姜氏言语中添油加醋,将古明月说的十足霸道恶劣。
“ 王爷你说,她这样的女子再不管教,来日必定会祸害亲王府!”
她说的担忧急切,片晌,躺在一旁的方世宏依然没有反应。
“ 王爷?你听没听我说啊,”她拍了拍方世宏的肩膀,瞧还是没反应,侧身起立,透着月光,瞧他双眼紧闭,面容舒展。
“ 王爷?”
她稍有胆怯的伸出手,到他鼻翼下探去。鼻息冲到手指,姜氏瞬间怒目圆睁,气急败坏,却又无可奈何。
她双手力锤被褥,长长哼了一声,倒在床上。
这她废了半天口舌,居然给方世宏讲睡着了!
这一夜,姜氏失眠了……
次日清晨,
亲王方世宏睡醒了,一睁开眼,姜氏坐在他对面,双眼充斥着恼怒,直勾勾地盯着他,属实吓了他一跳。
“ 夫人既然早早醒来,怎不穿衣洗漱,为何坐在本王面前,直直盯着?”
姜氏扬起下巴,气不打一出来。
“ 王爷可还记得昨夜,妾身说了什么。”
听言,亲王方世宏掀开被,起身下床背对起姜氏。
“ 本王昨夜在书房挑灯秉公到夜半,身体甚是劳累,现今已有些记不清,夫人昨夜说过了何事。”
话音刚落,姜氏呼啸而过,一巴掌拍在了亲王的后背,开口怒骂。
“ 你个没良心,昨夜明明就是应付于我,上了床你倒头就睡,我说的话你曾有半字听进耳朵里,今日还想说谎话蒙我?王爷眼中若也没有我姜秀竹,大不了休了我!这亲王府上上下下的琐碎事,我还不想管了呢。”

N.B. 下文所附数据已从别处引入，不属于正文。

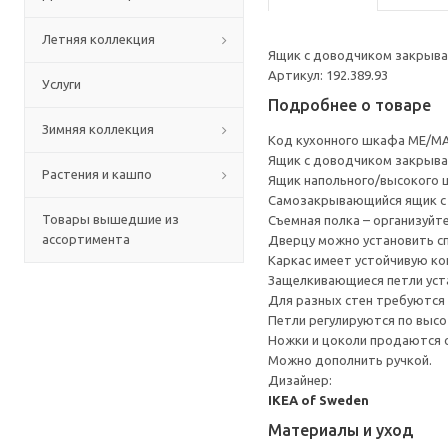
Летняя коллекция
Ящик с доводчиком закрывае
Артикул: 192.389.93
Услуги
Подробнее о товаре
Зимняя коллекция
Код кухонного шкафа ME/MA
Ящик с доводчиком закрывае
Растения и кашпо
Ящик напольного/высокого 
Cамозакрывающийся ящик с 
Товары вышедшие из
Съемная полка – организуйт
ассортимента
Дверцу можно установить сп
Каркас имеет устойчивую ко
Защелкивающиеся петли уста
Для разных стен требуются 
Петли регулируются по высот
Ножки и цоколи продаются 
Можно дополнить ручкой.
Дизайнер:
IKEA of Sweden
Материалы и уход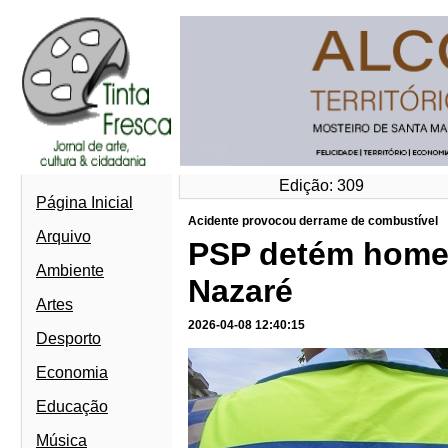
Edição: 309
Página Inicial
Acidente provocou derrame de combustível
Arquivo
PSP detém homem 
Ambiente
Nazaré
Artes
2026-04-08 12:40:15
Desporto
Economia
Educação
Música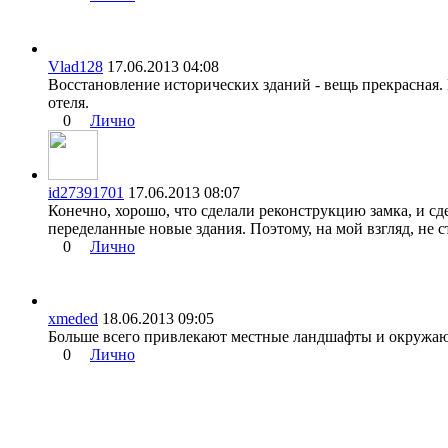
Vlad128
17.06.2013 04:08
Восстановление исторических зданий - вещь прекрасная.
отеля.
0
Лично
id27391701
17.06.2013 08:07
Конечно, хорошо, что сделали реконструкцию замка, и сд
переделанные новые здания. Поэтому, на мой взгляд, не ст
0
Лично
xmeded
18.06.2013 09:05
Больше всего привлекают местные ландшафты и окружающа
0
Лично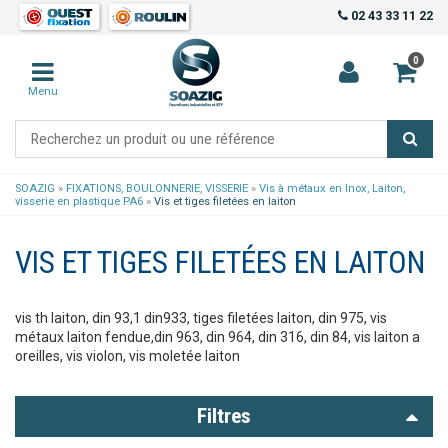
02 43 33 11 22
0
Menu
SOAZIG
»
FIXATIONS, BOULONNERIE, VISSERIE
»
Vis à métaux en Inox, Laiton,
visserie en plastique PA6
»
Vis et tiges filetées en laiton
VIS ET TIGES FILETÉES EN LAITON
vis th laiton, din 93,1 din933, tiges filetées laiton, din 975, vis
métaux laiton fendue,din 963, din 964, din 316, din 84, vis laiton a
oreilles, vis violon, vis moletée laiton
Filtres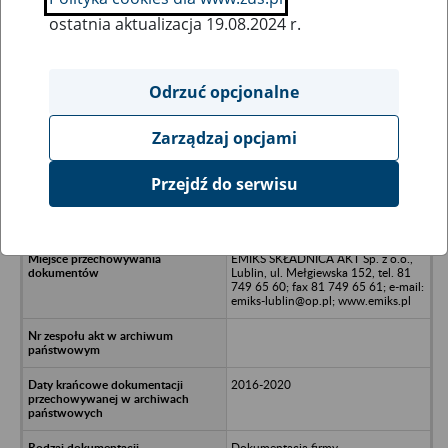
ostatnia aktualizacja 19.08.2024 r.
Wszystkie uwagi można przesyłać poprzez
formularz
Odrzuć opcjonalne
Zarządzaj opcjami
Ukryj wszystkie pozycje bazy
Przejdź do serwisu
Prywatna Przychodnia
Stomatologiczna - Lublin
EMIKS SKŁADNICA AKT Sp. z o.o.,
Lublin, ul. Mełgiewska 152, tel. 81
749 65 60; fax 81 749 65 61; e-mail:
emiks-lublin@op.pl; www.emiks.pl
2016-2020
Dokumentacja firmy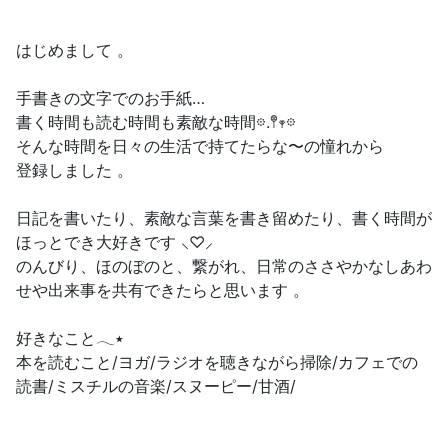
はじめまして 。
手書きの文字でのお手紙…
書く時間も読む時間も素敵な時間𖡼.𖤣𖥧𖡼
そんな時間を日々の生活で持てたらな〜の憧れから
登録しました 。
日記を書いたり、素敵な言葉を書き留めたり、書く時間が
ほっとでき大好きです ⸜♡⸝‍
のんびり、ほのぼのと、繋がれ、日常のささやかなしあわ
せや出来事を共有できたらと思います 。
好きなこと𓂃٭
本を読むこと/ヨガ/ラジオを聴きながら掃除/カフェでの
読書/ミスチルの音楽/スヌーピー/甘酒/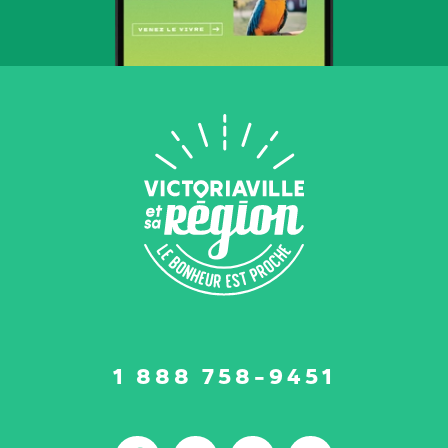
Suivez-
1 888 758-9451
nous
sur
: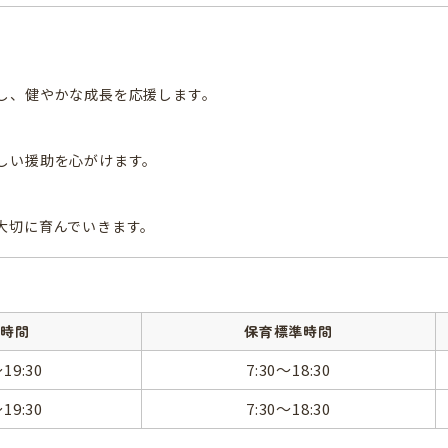
し、健やかな成長を応援します。
しい援助を心がけます。
大切に育んでいきます。
所時間
保育標準時間
～19:30
7:30～18:30
～19:30
7:30～18:30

说完,姜秀竹拍打起床头,开始哭哭啼啼。说她为王妃几十载,净无人将她放在眼里。
而她刚才那一巴掌,打的可不轻,方世宏转身便揉了揉自个的后背。
他想开口呵斥,且瞧她一副伤心欲绝的样子,又不忍出口,只能叹了口气,坐回到床边,伸手轻拍了拍着姜氏的背脊。
“ 好了,夫人莫与本王置气,你昨夜说的不就是锦年他那夫人出手伤人,不敬于你,等下早膳,我就命人去叫他俩前来,当面给你赔不是。”
姜氏瞬间收住了哭声,转过身道。
“王爷说的可是真的?不是在蒙我?”
“ 怎会,本王一言既出,驷马难追。”
“ 那就好,刚刚妾身下手重了点。”姜氏伸出手对方世宏的背脊揉了揉。“ 望王爷恕罪。”
方世宏摆了摆手。“ 无妨无妨,只是夫人日后莫要在冲动。”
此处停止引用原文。